Le succès de la NGLHRC provient d’une stratégie à plusieurs volets qui vise non seulement le système juridique mais aussi la conquête de l’opinion publique. Elle met en scène ouvertement des événements homosexuels sur la place publique, en encourageant les artistes jadis hésitants et des figures bien connues de se présenter comme LGBTQI+, contrant ainsi ce que Gitari décrit comme « la stigmatisation et la honte associées au stéréotype qui a été créé par les médias disant que les gais sont des chômeurs malades de perversions sexuelles qui se vendent eux-mêmes ». Il parle aussi de la création d’alliés dans les médias et les principales organisations qui travaillent pour la justice sociale, y compris avec la Commission kenyane des droits humains pour laquelle il a co-écrit un rapport sur l’expérience des personnes LGBTQI+ au Kenya intitulé: The Outlawed Amongst Us (Le proscrit parmi nous).
Gitari est optimiste quant à l’avenir, considérant que les récents développements positifs signifient « Il y a plus de confiance dans des personnes homosexuelles au Kenya où ils sont inclus dans la république, [et] que la constitution fonctionne effectivement ».
Cela ne fait pas oublier que le Kenya reste une société conservatrice et la législation continue à discriminer les personnes LGBTQI. Gitari souligne que, bien qu’il y ait peu de condamnations en vertu de la loi interdisant l’homosexualité – Section 162 du code pénal – son but semble être d’exposer et d’humilier. « Nous avons noté que le message public que l’État transmet à la société, par le biais de cette loi, est qu’ils (les personnes de genres et d’orientations sexuelles non-conformistes) sont des ‘criminels’… [Les] effets ont été et continuent d’être la violence, la discrimination et la mort », a dit à IFEX Gitari dans un courriel.
Ces genres de répercussions sont ceux qui poussent Gitari à continuer à prendre des mesures juridiques.
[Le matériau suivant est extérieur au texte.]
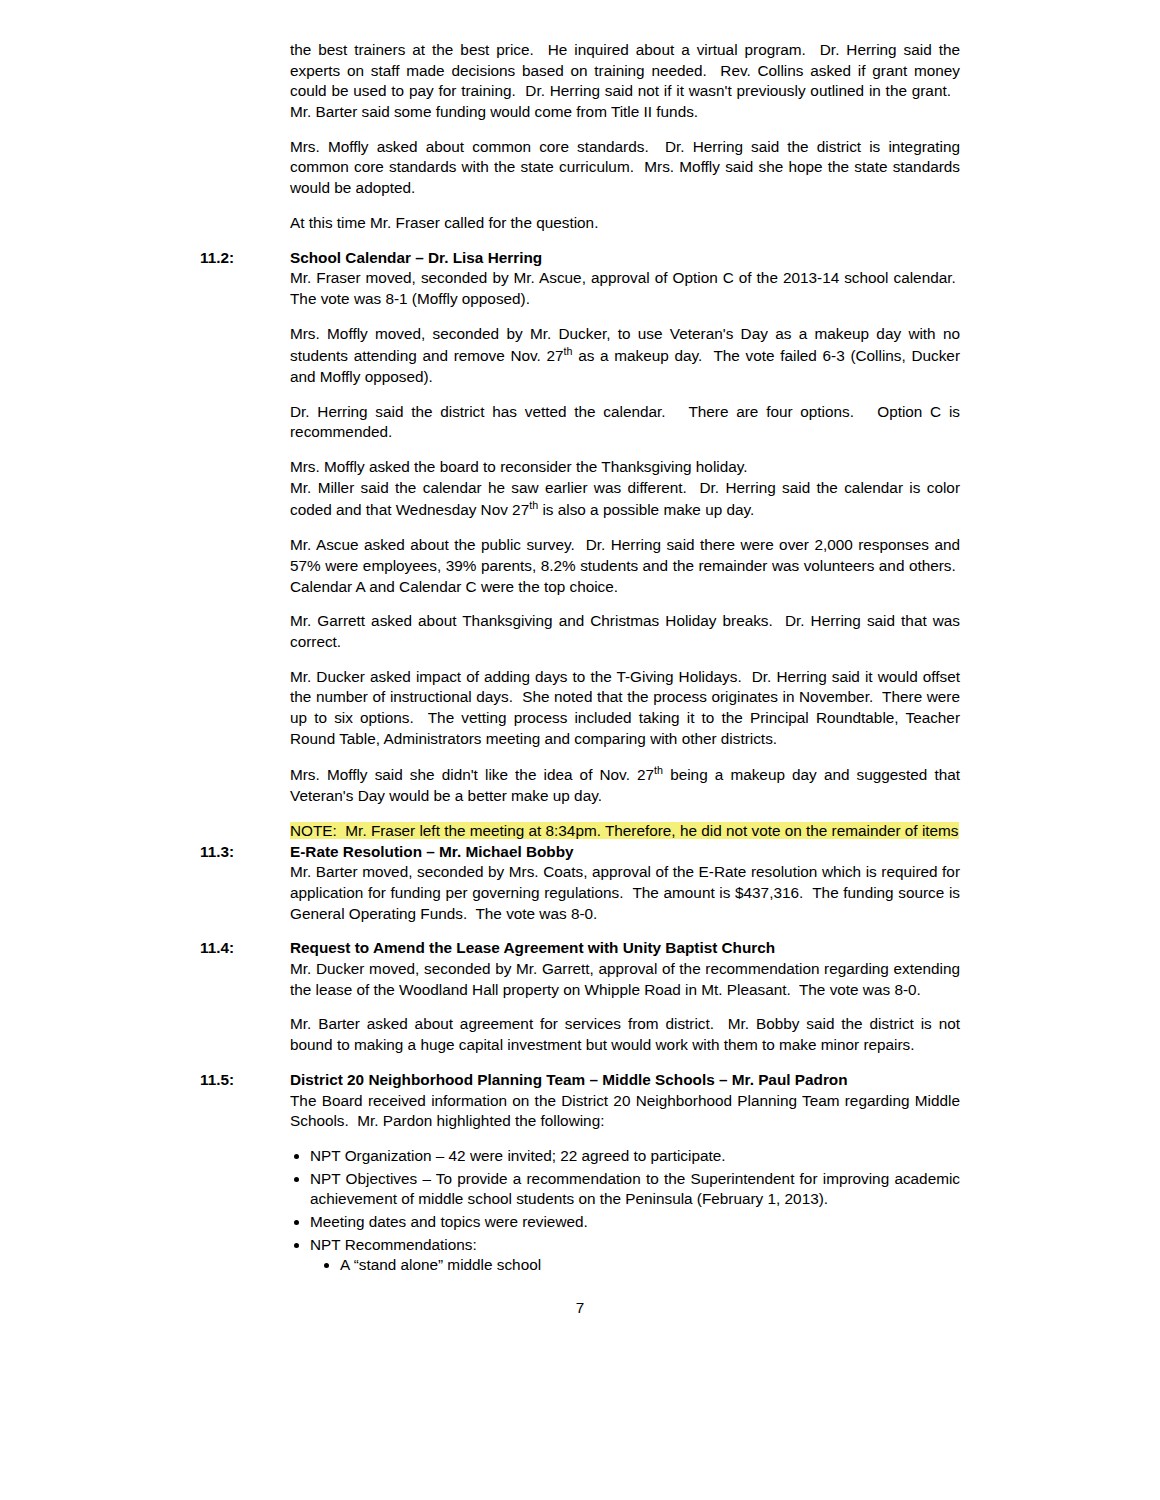the best trainers at the best price. He inquired about a virtual program. Dr. Herring said the experts on staff made decisions based on training needed. Rev. Collins asked if grant money could be used to pay for training. Dr. Herring said not if it wasn't previously outlined in the grant. Mr. Barter said some funding would come from Title II funds.
Mrs. Moffly asked about common core standards. Dr. Herring said the district is integrating common core standards with the state curriculum. Mrs. Moffly said she hope the state standards would be adopted.
At this time Mr. Fraser called for the question.
11.2:
School Calendar – Dr. Lisa Herring
Mr. Fraser moved, seconded by Mr. Ascue, approval of Option C of the 2013-14 school calendar. The vote was 8-1 (Moffly opposed).
Mrs. Moffly moved, seconded by Mr. Ducker, to use Veteran's Day as a makeup day with no students attending and remove Nov. 27th as a makeup day. The vote failed 6-3 (Collins, Ducker and Moffly opposed).
Dr. Herring said the district has vetted the calendar. There are four options. Option C is recommended.
Mrs. Moffly asked the board to reconsider the Thanksgiving holiday.
Mr. Miller said the calendar he saw earlier was different. Dr. Herring said the calendar is color coded and that Wednesday Nov 27th is also a possible make up day.
Mr. Ascue asked about the public survey. Dr. Herring said there were over 2,000 responses and 57% were employees, 39% parents, 8.2% students and the remainder was volunteers and others. Calendar A and Calendar C were the top choice.
Mr. Garrett asked about Thanksgiving and Christmas Holiday breaks. Dr. Herring said that was correct.
Mr. Ducker asked impact of adding days to the T-Giving Holidays. Dr. Herring said it would offset the number of instructional days. She noted that the process originates in November. There were up to six options. The vetting process included taking it to the Principal Roundtable, Teacher Round Table, Administrators meeting and comparing with other districts.
Mrs. Moffly said she didn't like the idea of Nov. 27th being a makeup day and suggested that Veteran's Day would be a better make up day.
NOTE: Mr. Fraser left the meeting at 8:34pm. Therefore, he did not vote on the remainder of items
11.3:
E-Rate Resolution – Mr. Michael Bobby
Mr. Barter moved, seconded by Mrs. Coats, approval of the E-Rate resolution which is required for application for funding per governing regulations. The amount is $437,316. The funding source is General Operating Funds. The vote was 8-0.
11.4:
Request to Amend the Lease Agreement with Unity Baptist Church
Mr. Ducker moved, seconded by Mr. Garrett, approval of the recommendation regarding extending the lease of the Woodland Hall property on Whipple Road in Mt. Pleasant. The vote was 8-0.
Mr. Barter asked about agreement for services from district. Mr. Bobby said the district is not bound to making a huge capital investment but would work with them to make minor repairs.
11.5:
District 20 Neighborhood Planning Team – Middle Schools – Mr. Paul Padron
The Board received information on the District 20 Neighborhood Planning Team regarding Middle Schools. Mr. Pardon highlighted the following:
NPT Organization – 42 were invited; 22 agreed to participate.
NPT Objectives – To provide a recommendation to the Superintendent for improving academic achievement of middle school students on the Peninsula (February 1, 2013).
Meeting dates and topics were reviewed.
NPT Recommendations:
A “stand alone” middle school
7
En 2015, la NGLHRC a déposé une requête auprès de la Haute Cour de Mombasa après que la police ait forcé deux hommes à subir des examens anaux, des tests de dépistage du VIH et des tests de l’hépatite B, en raison de suspicions d’activités homosexuelles.
La NGLHRC avait décrit les tests forcés comme une forme de traitement cruel et dégradant, mais en juin 2016, le tribunal a statué que les examens étaient constitutionnels. La NGLHRC a par la suite fait appel de la décision de la Haute Cour et, en mars 2018, la Cour d’appel de Mombasa a infirmé la décision déclarant que les examens anaux étaient illégaux et que le jugement du tribunal inférieur était inconstitutionnel.
La NGLHRC a également introduit une requête en constitutionnalité contre la section 162 du Code pénal du Kenya, la loi même qui a été utilisée pour justifier les examens anaux forcés, et l’article 165 – qui réprimande les «pratiques indécentes entre hommes». En mai 2019, la Haute Cour du Kenya a confirmé les lois criminalisant l’homosexualité, affirmant que le pétitionnaire (Gitari) n’avait pas convaincu le tribunal que les droits fondamentaux des personnes étaient violés et que les lois ne visaient pas les personnes LGBTQI+.
Comme le dit Gitari: « Le changement social ne se fait pas en un jour, mais ce qui est encourageant, c’est qu’il progresse lentement mais sûrement ».